### Task description
Convert the lines of the items, starting with the line containing "Examine the digital" and going on through the line containing "Shown: 2731; g", into a Markdown table with the columns Row and Text, where Row numbers each line and Text holds the line itself. Skip blank lines and leave the pictures out.

++++ Material to process

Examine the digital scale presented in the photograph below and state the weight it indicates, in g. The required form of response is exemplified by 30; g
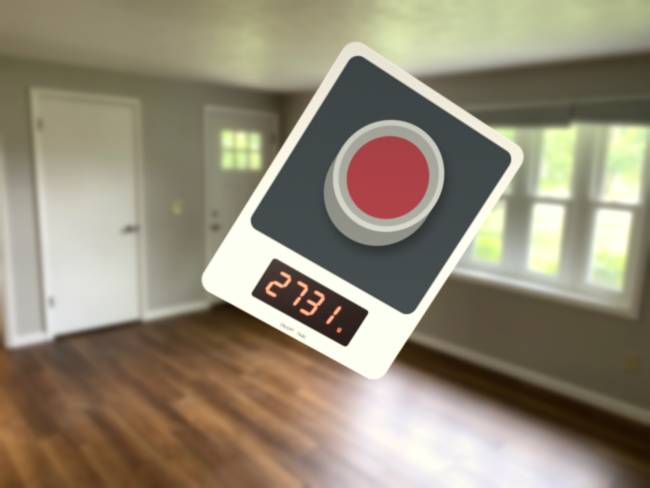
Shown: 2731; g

++++++++
++++ Material to process

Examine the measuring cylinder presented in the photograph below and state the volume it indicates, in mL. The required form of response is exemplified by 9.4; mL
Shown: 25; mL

++++++++
++++ Material to process

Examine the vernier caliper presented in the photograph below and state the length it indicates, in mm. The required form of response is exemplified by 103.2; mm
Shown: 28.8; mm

++++++++

### Solved exercise
| Row | Text |
|---|---|
| 1 | Examine the digital scale presented in the photograph below and state the weight it indicates, in g. The required form of response is exemplified by 30; g |
| 2 | Shown: 2731; g |